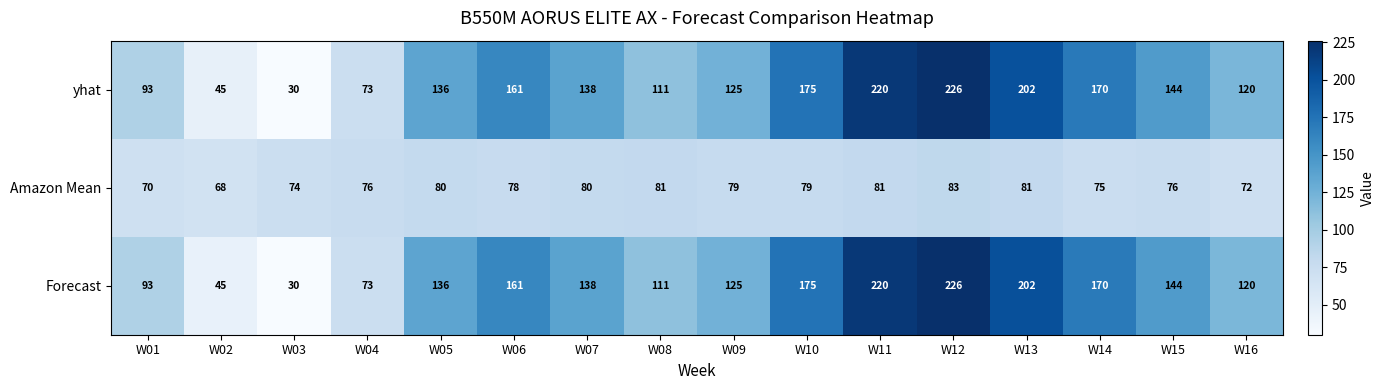

At which label does yhat first exceed 138?

W06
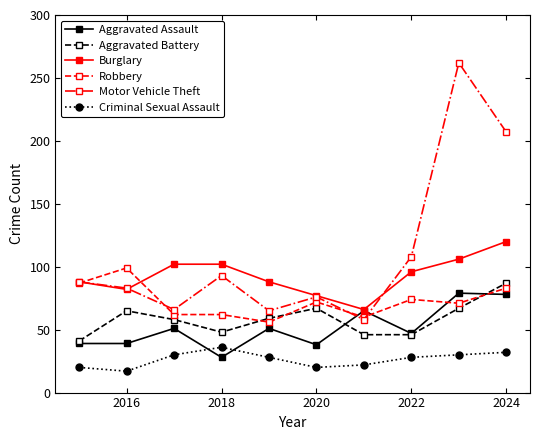

What is the value of the Robbery point at the 5th from the left?

56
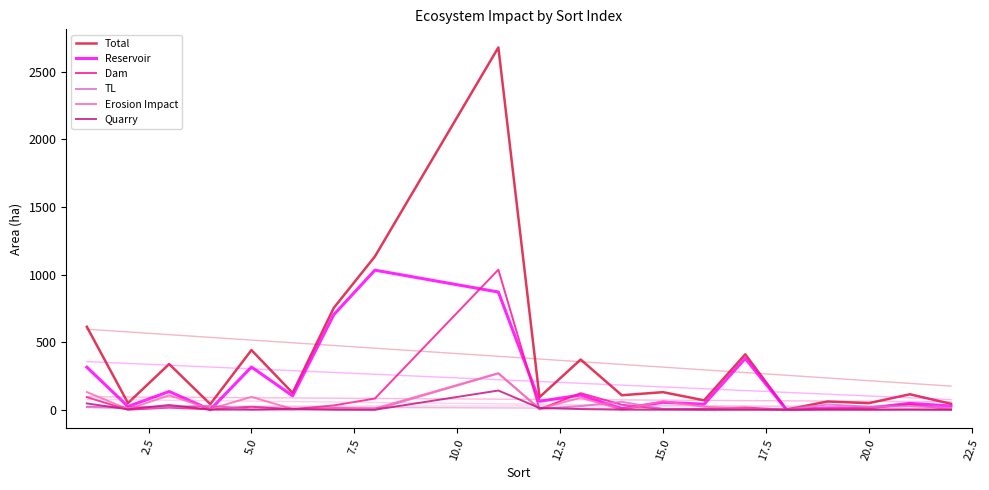

What is the maximum value shown in the chart?

2680.8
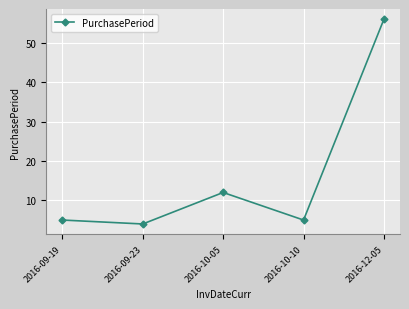

How many categories are shown in the chart?

5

## What to produce
Rewrite the stretch from the line containing "What is the value" through the end of the lines, changing "chart" to "graph" and leaving everything else unchanged. Give only that stretch, without the pictures.

## Task output
What is the value of the Robbery point at the 5th from the left?

56

What is the maximum value shown in the graph?

2680.8

How many categories are shown in the graph?

5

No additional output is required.